▶ _Work order 1_
Retype the passage about the former Microsoft employee's allegations, beginning at the words "Elabd started to" and stopping after "in various regions.".
▶ _Work order 2_
In the passage about the former Microsoft employee's allegations, how much money did one of the Licensing Solution Partners request to accelerate closing a deal?

▶ _Selected extract_

***

Yasser Elabd, who claims to be a former Microsoft employee, has accused his former co-workers, in a post published on the whistleblower platform Lioness, of engaging in kickback schemes with the company's licensing partners and officials from Middle Eastern and African states, and the Microsoft leadership of covering up these violations pursuable under the US Foreign Corrupt Practices Act.
Elabd started to suspect misconduct after he noticed that despite his numerous promotions at the company and an impressive trek of high productivity at the sales department, he could not afford the luxurious cars and homes that some of the younger employees who held lower positions were buying. He finally raised his concerns with the superiors in 2016 after he received a request of $40,000 to accelerate closing a deal from one of the Licensing Solution Partners, who were helping Microsoft sell its products in various regions.

***

▶ _Records supplied_
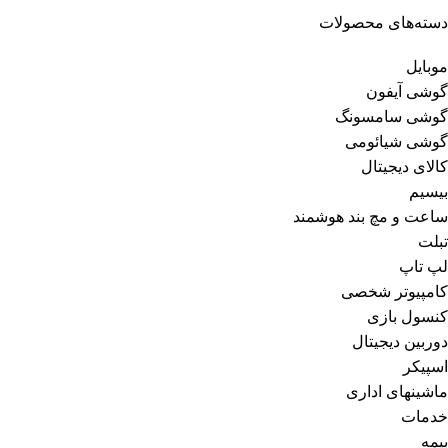
دسته‌های محصولات
موبایل
گوشی آیفون
گوشی سامسونگ
گوشی شیائومی
کالای دیجیتال
بیسیم
ساعت و مچ بند هوشمند
تبلت
لپ تاپ
کامپیوتر شخصی
کنسول بازی
دوربین دیجیتال
اسپیکر
ماشینهای اداری
خدمات
بیمه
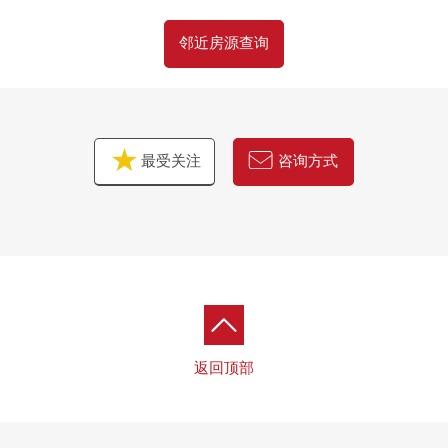
■ 一定也一共一回请看周围的居住环境。
邻近房源查询
■ 比咨询方式心等候。
最受关注
咨询方式
返回顶部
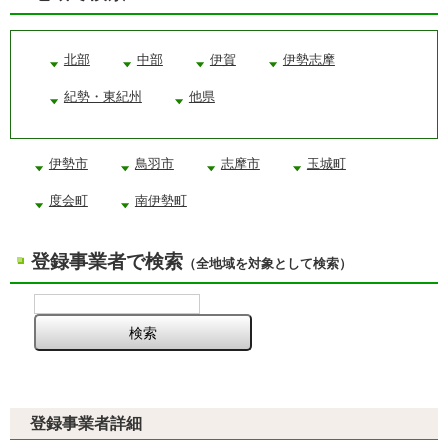
北部
中部
伊賀
伊勢志摩
紀勢・東紀州
他県
伊勢市
鳥羽市
志摩市
玉城町
度会町
南伊勢町
登録事業者で検索
（全地域を対象として検索）
登録事業者詳細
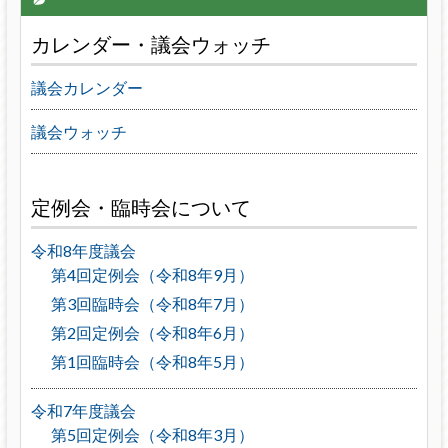
カレンダー・議会ウォッチ
議会カレンダー
議会ウォッチ
定例会・臨時会について
令和8年度議会
第4回定例会（令和8年9月）
第3回臨時会（令和8年7月）
第2回定例会（令和8年6月）
第1回臨時会（令和8年5月）
令和7年度議会
第5回定例会（令和8年3月）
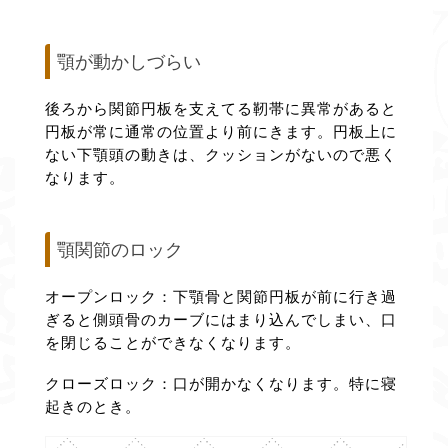
顎が動かしづらい
後ろから関節円板を支えてる靭帯に異常があると
円板が常に通常の位置より前にきます。円板上に
ない下顎頭の動きは、クッションがないので悪く
なります。
顎関節のロック
オープンロック：下顎骨と関節円板が前に行き過
ぎると側頭骨のカーブにはまり込んでしまい、口
を閉じることができなくなります。
クローズロック：口が開かなくなります。特に寝
起きのとき。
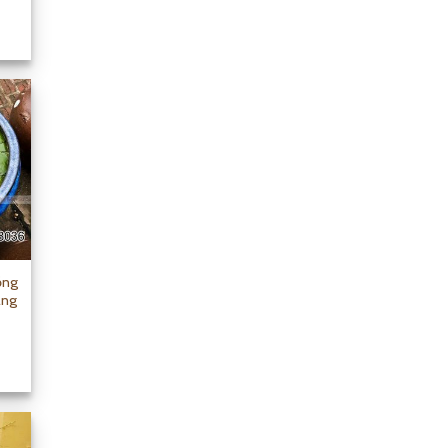
ồng
àng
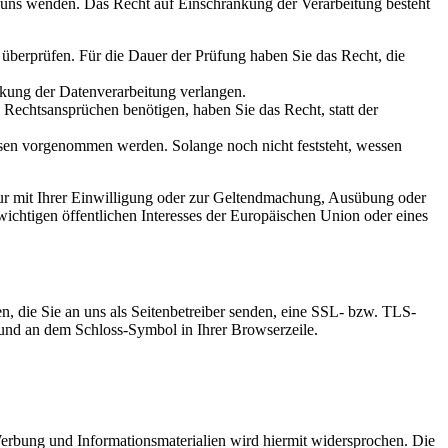
n uns wenden. Das Recht auf Einschränkung der Verarbeitung besteht
u überprüfen. Für die Dauer der Prüfung haben Sie das Recht, die
kung der Datenverarbeitung verlangen.
echtsansprüchen benötigen, haben Sie das Recht, statt der
en vorgenommen werden. Solange noch nicht feststeht, wessen
ur mit Ihrer Einwilligung oder zur Geltendmachung, Ausübung oder
ichtigen öffentlichen Interesses der Europäischen Union oder eines
n, die Sie an uns als Seitenbetreiber senden, eine SSL- bzw. TLS-
t und an dem Schloss-Symbol in Ihrer Browserzeile.
erbung und Informationsmaterialien wird hiermit widersprochen. Die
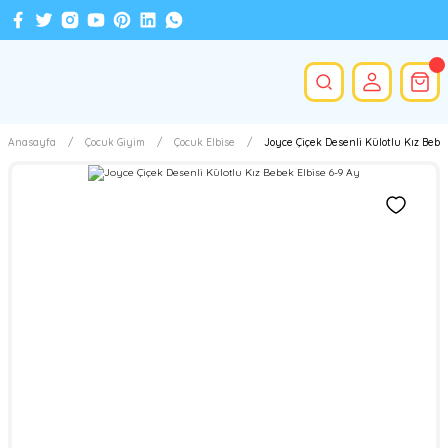
Anasayfa
Çocuk Giyim
Çocuk Elbise
Joyce Çiçek Desenli Külotlu Kız Bebe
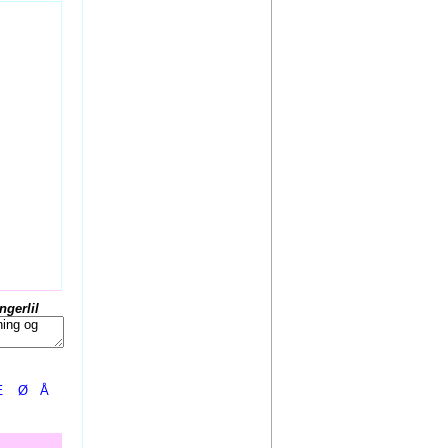
Ingerlil
Æ
Ø
Å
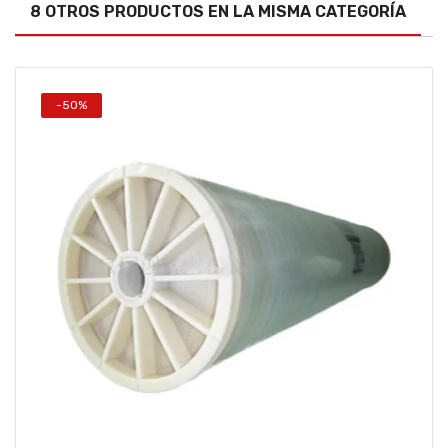
8 OTROS PRODUCTOS EN LA MISMA CATEGORÍA
-50%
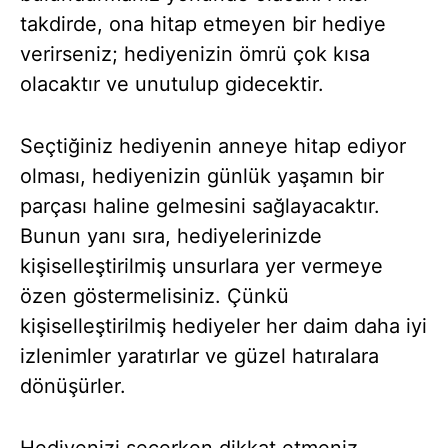
takdirde, ona hitap etmeyen bir hediye
verirseniz; hediyenizin ömrü çok kısa
olacaktır ve unutulup gidecektir.
Seçtiğiniz hediyenin anneye hitap ediyor
olması, hediyenizin günlük yaşamın bir
parçası haline gelmesini sağlayacaktır.
Bunun yanı sıra, hediyelerinizde
kişiselleştirilmiş unsurlara yer vermeye
özen göstermelisiniz. Çünkü
kişiselleştirilmiş hediyeler her daim daha iyi
izlenimler yaratırlar ve güzel hatıralara
dönüşürler.
Hediyenizi seçerken dikkat etmeniz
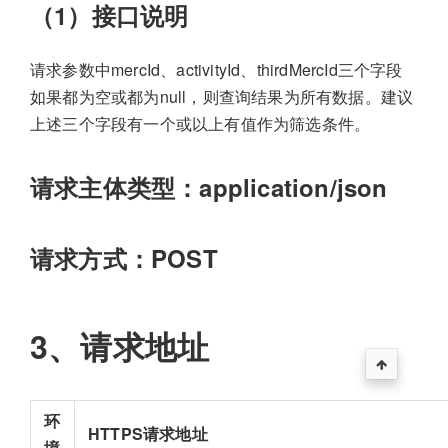
（1）接口说明
请求参数中mercId、activityId、thirdMercId三个字段
如果都为空或都为null，则查询结果为所有数据。建议
上述三个字段有一个或以上有值作为筛选条件。
请求主体类型：application/json
请求方式：POST
3、请求地址
环
HTTPS请求地址
境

***

▶ _Your response 1_
Elabd started to suspect misconduct after he noticed that despite his numerous promotions at the company and an impressive trek of high productivity at the sales department, he could not afford the luxurious cars and homes that some of the younger employees who held lower positions were buying. He finally raised his concerns with the superiors in 2016 after he received a request of $40,000 to accelerate closing a deal from one of the Licensing Solution Partners, who were helping Microsoft sell its products in various regions.

▶ _Your response 2_
$40,000